• EXERCISE AIM:
Write the next part of the passage about CyberTracker tracking evaluations, starting after its final sentence about the single-toed hoofprint in the Kalahari Desert.

• SELECTED EXCERPT:
The way CyberTracker evals work is pretty straightforward: the evaluator points out a track or sign, and you give an ID as your answer. Sometimes there are more questions: what activity or behavior is responsible for what you’re seeing; if it’s a footprint, you might have to say which foot, as well as the animal that made it. The questions have varying levels of difficulty and are scored accordingly; a harder question is worth more points if you get it right, and you lose fewer points if you get it wrong.

Last time, the ungulates got me.

A key element of tracking is knowing the possibilities. If I find hoofprints in a forest in the Pacific Northwest, it’s very unlikely to be a zebra (unless, you know, this happens). But when I was asked to assess a single-toed hoofprint on the shore of a shallow lake surrounded by tall grass in the Kalahari Desert, zebra had to be on the list of possibilities.

• DATA SUPPLIED:

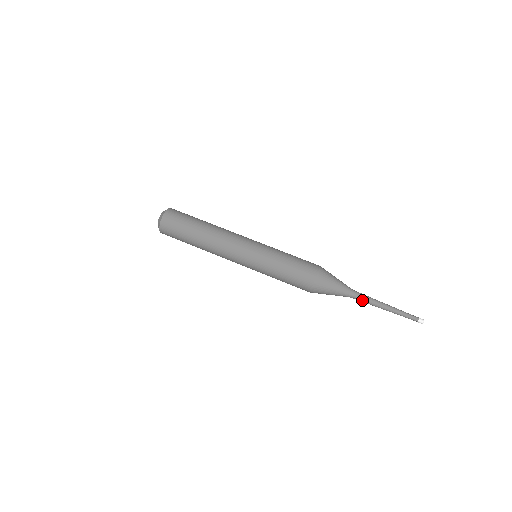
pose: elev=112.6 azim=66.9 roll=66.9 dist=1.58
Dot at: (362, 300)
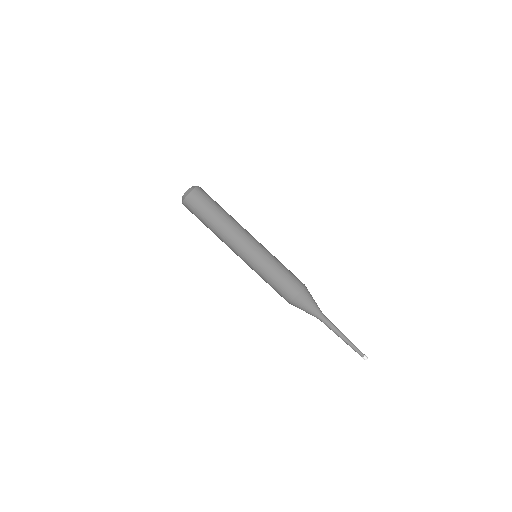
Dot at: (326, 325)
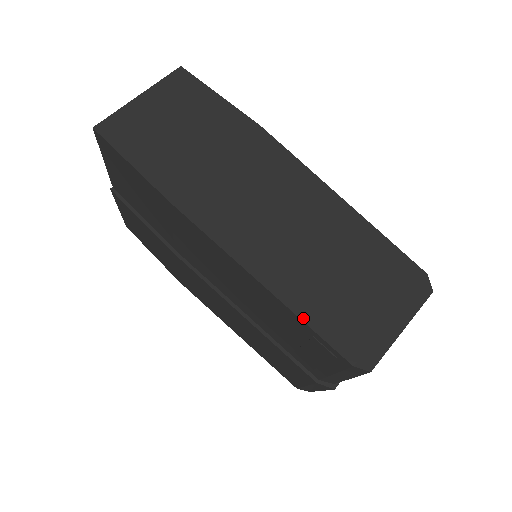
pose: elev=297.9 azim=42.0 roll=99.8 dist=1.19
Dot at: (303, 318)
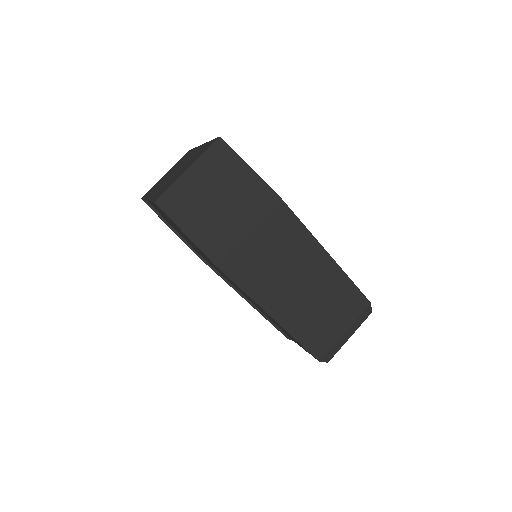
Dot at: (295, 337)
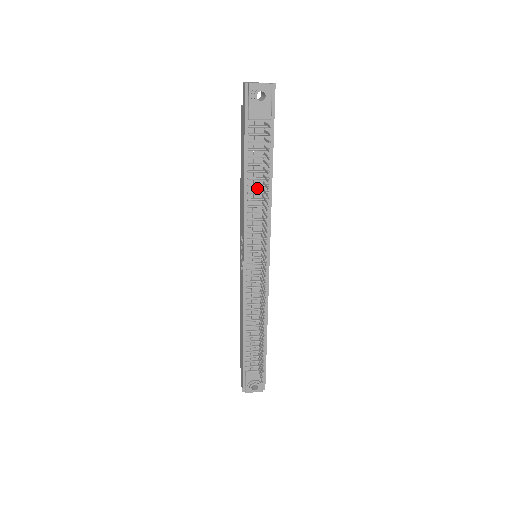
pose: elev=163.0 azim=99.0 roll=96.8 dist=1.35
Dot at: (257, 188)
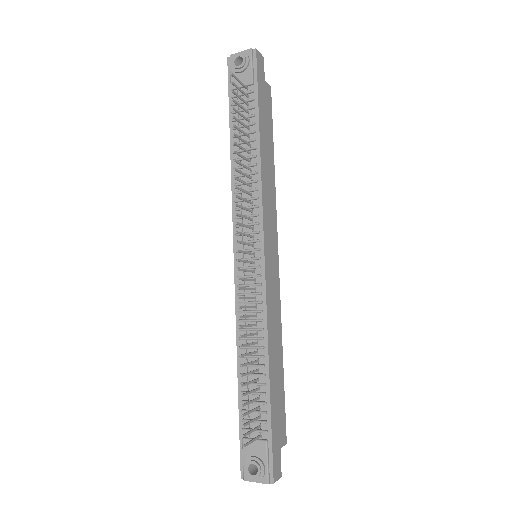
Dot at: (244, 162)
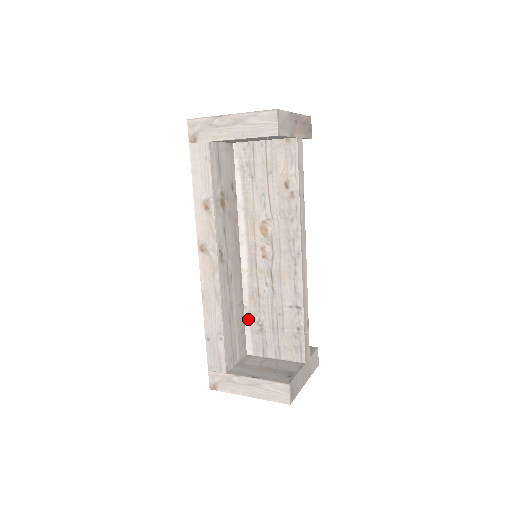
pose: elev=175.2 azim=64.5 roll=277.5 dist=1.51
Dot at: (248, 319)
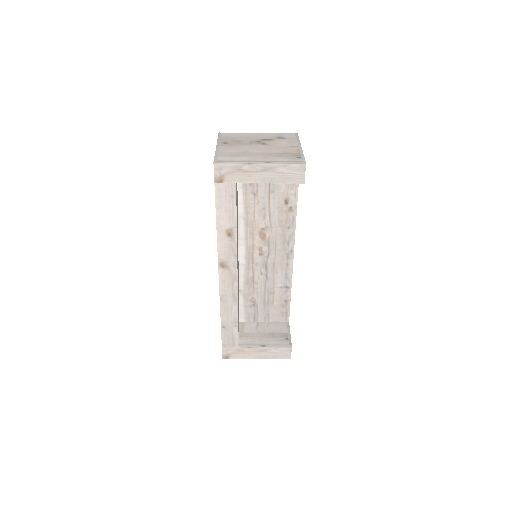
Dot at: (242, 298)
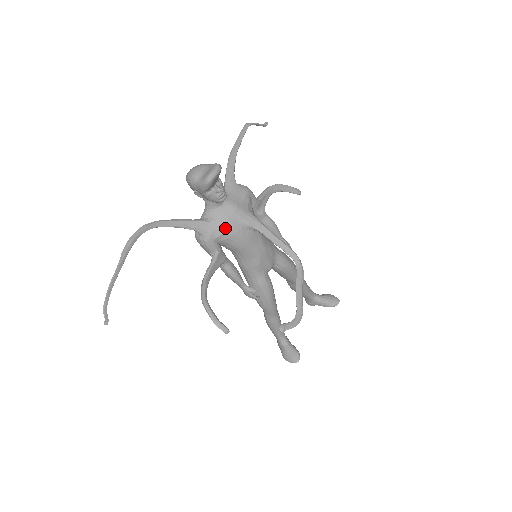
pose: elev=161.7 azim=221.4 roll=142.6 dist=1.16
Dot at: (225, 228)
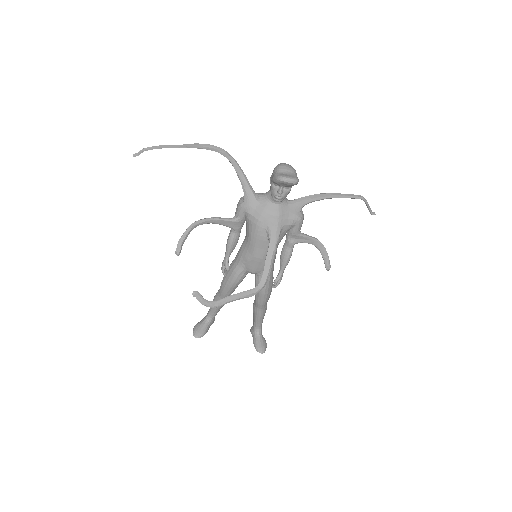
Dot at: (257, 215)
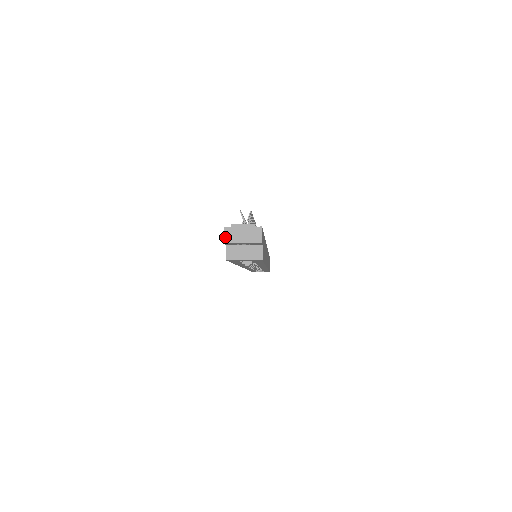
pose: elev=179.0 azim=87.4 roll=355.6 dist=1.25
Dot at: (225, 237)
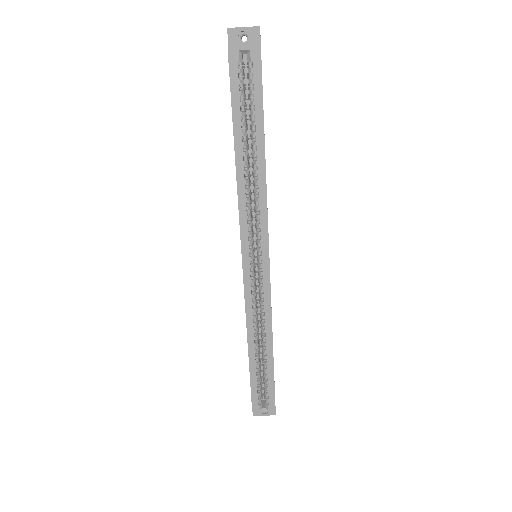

• RESPONSE FOR THIS EXERCISE:
Two ungulate tracks, two different species. (Roan and wildebeest, in this instance.)

So did donkeys and horses, incidentally. It’s the rare location when tracking that you don’t have to consider domestic animals as well.

Similarly, in Washington State, if you find a two-toed ungulate track, you can count the number of reasonable possibilities on the fingers of one hand. On top of which, in many parts of the state, only one or two of those possibilities are going to be relevant. On my land in Thurston County, the options are deer or elk, with an outside chance of a neighbor’s goat going on a wander.

In the Nyae Nyae Conservancy, where the eval I’ve taken twice now took place, there were eight: duiker, steenbok, impala, kudu, roan, oryx, wildebeest, and giraffe.


Roan track in tricky substrate. Just as clear as in the field guides.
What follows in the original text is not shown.